Materials provided:
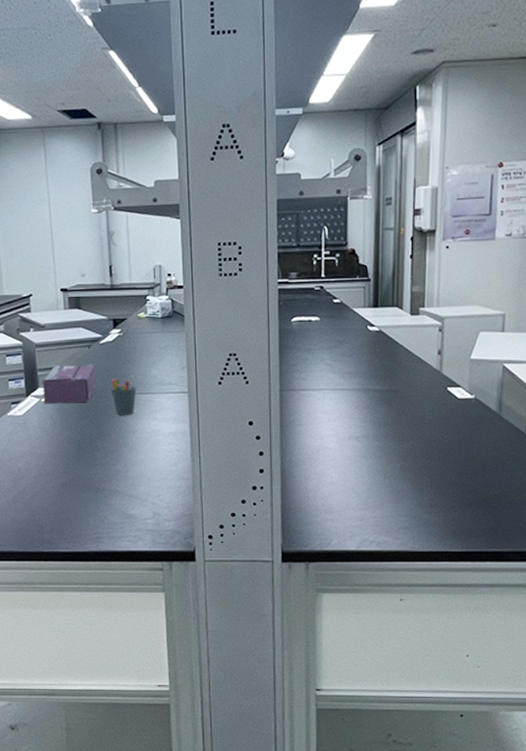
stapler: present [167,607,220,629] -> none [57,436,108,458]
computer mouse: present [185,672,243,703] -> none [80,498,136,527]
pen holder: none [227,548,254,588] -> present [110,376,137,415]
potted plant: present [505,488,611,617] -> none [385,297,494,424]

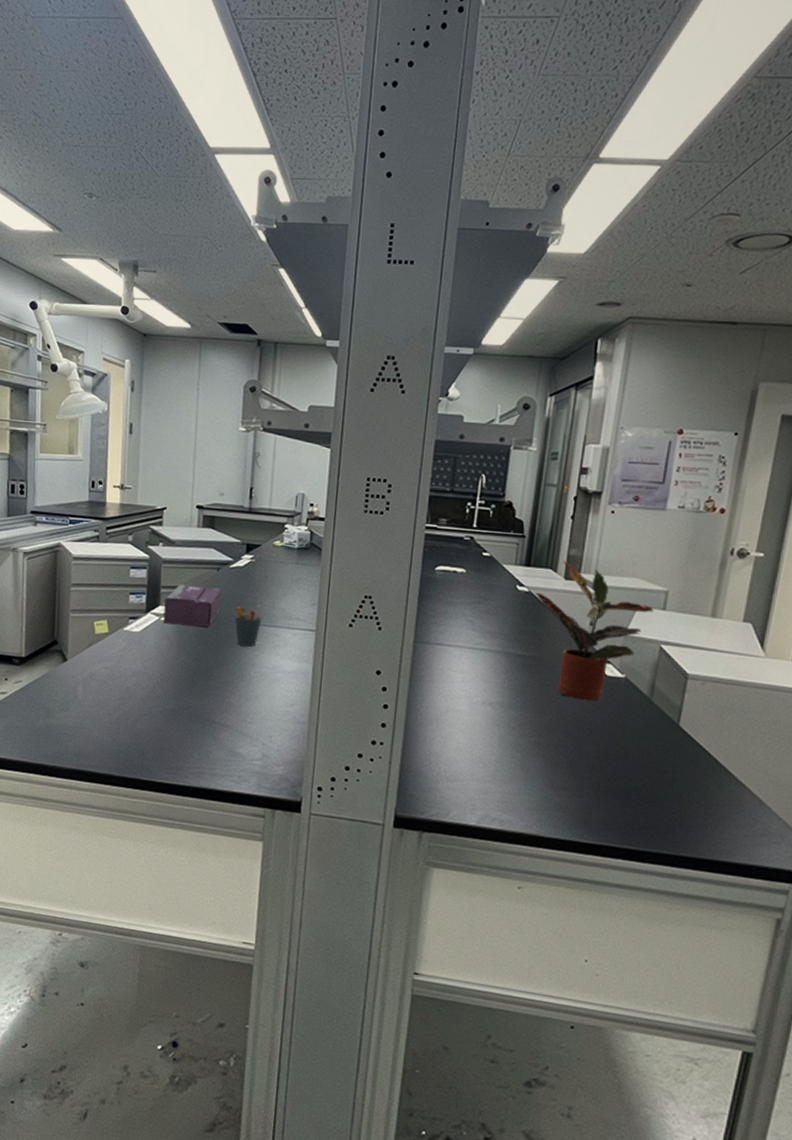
potted plant: none [385,297,494,424] -> present [535,560,654,701]

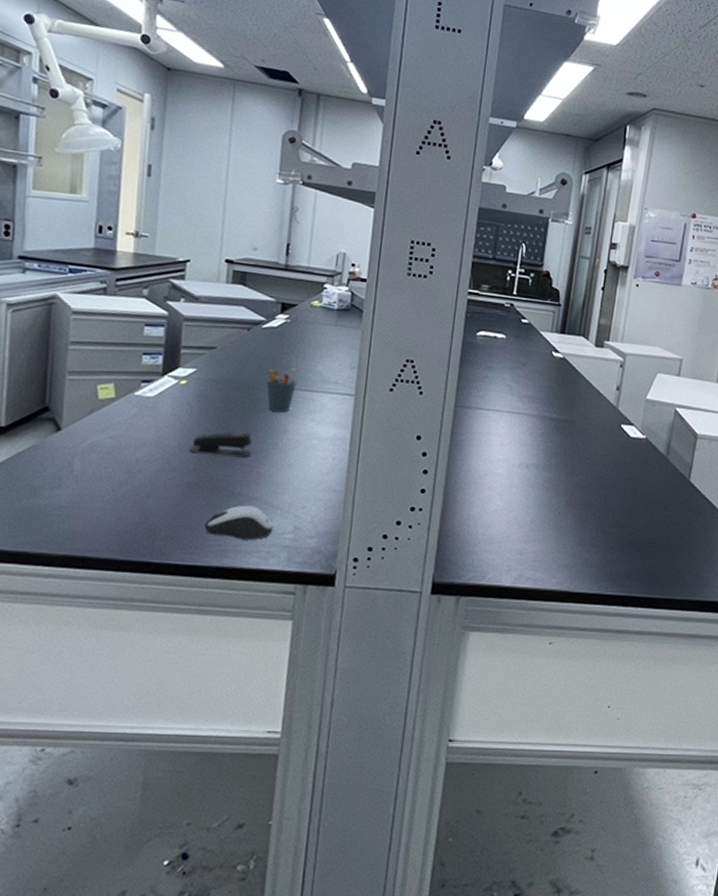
tissue box: present [163,584,222,627] -> none [182,344,252,392]
stapler: none [169,664,224,687] -> present [188,431,253,457]
computer mouse: none [184,732,244,765] -> present [204,505,273,540]
potted plant: present [535,560,654,701] -> none [569,328,671,461]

Activity: Line count for "mouse": state how many lines of the records contain it, and give only the number.

Answer area: 2